Discover a Delicious Way to Use Delta Lake! Yummy Delta - #1 Introduction04 Mar 2023
Delta lake is an open source storage framework for building lake house architectures on top of data lakes.
Additionally it brings reliability to data lakes with features like: ACID transactions, scalable metadata handling, schema enforcement, time travel and many more.
Before you will continue reading please watch short introduction:
Delta lake can be used with compute engines like Spark, Flink, Presto, Trino and Hive. It also has API for Scala, Java, Rust , Ruby and Python.
To simplify integrations with delta lake I have built a REST API layer called Yummy Delta.
Which abstracts multiple delta lake tables providing operations like: creating new delta table, writing and querying, but also optimizing and vacuuming.
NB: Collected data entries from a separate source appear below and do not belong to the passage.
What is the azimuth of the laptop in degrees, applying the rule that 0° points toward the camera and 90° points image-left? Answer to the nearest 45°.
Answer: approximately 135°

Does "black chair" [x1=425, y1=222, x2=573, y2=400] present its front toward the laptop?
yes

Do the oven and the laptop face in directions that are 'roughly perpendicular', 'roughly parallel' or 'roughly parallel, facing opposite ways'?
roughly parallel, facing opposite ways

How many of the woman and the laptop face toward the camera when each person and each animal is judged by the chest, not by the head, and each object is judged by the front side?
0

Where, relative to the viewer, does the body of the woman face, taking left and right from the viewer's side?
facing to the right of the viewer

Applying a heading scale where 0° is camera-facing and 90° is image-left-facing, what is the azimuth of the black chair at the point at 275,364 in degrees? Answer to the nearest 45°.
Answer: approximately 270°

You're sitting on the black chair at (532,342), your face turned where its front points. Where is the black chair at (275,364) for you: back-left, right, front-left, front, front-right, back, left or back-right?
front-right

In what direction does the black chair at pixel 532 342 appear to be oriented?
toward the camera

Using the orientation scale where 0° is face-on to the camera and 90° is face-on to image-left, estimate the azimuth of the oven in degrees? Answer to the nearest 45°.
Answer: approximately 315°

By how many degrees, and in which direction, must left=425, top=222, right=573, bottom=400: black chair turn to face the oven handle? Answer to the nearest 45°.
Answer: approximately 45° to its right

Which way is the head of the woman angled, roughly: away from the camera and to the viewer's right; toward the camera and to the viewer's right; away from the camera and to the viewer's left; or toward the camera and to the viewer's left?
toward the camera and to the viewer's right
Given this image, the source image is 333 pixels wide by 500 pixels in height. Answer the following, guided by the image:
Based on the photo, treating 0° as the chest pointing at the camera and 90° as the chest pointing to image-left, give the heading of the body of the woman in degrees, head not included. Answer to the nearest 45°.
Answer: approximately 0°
I have coded an overall solution in rust based on the delta-rs project.
Delta lake keeps the data in parquet files which is an open source, column-oriented data file format.
Additionally it writes the metadata in the transaction log, json files containing information about all performed operations.
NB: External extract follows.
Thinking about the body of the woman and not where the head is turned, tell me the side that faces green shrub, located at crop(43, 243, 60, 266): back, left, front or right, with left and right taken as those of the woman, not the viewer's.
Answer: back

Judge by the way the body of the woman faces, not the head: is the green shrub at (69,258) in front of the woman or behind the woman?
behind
The transaction log is stored in the delta lake
For example, every data write will create a new parquet file. After data write is done a new transaction log file will be created which finishes the transaction. Update and delete operations will be conducted in a similar way. On the other hand when we read data from delta lake at the first stage transaction files are read and then according to the transaction data appropriate parquet files are loaded.
Thanks to this mechanism the delta lake guarantees ACID transactions.
There are several delta lake integrations and one of them is delta-rs rust library.
Currently in delta-rs implementation we can use multiple storage backends including: Local filesystem, AWS S3, Azure Blob Storage and Azure Deltalake Storage Gen 2 and also Google Cloud Storage.
To be able to manage multiple delta tables on multiple stores I have built Yummy delta server which expose Rest API.
Using API we can: list and create delta tables, inspect delta tables schema, append or override data in delta tables and additional operations like optimize or vacuum.
You can find API reference here: https://www.yummyml.com/delta
Moreover we can query data using Data Fusion sql-s. Query results will be returned as a stream thus we can process it in batches.
You can simply install Yummy delta as a python package:
pip3 install yummy[delta]
Then we need to prepare config file:
stores: - name: local path: "/tmp/delta-test-1/" - name: az path: "az://delta-test-1/"
And you are ready run server using command line:
yummy delta server -h 0.0.0.0 -p 8080 -f config.yaml
Now we are able to perform all operations using the REST API.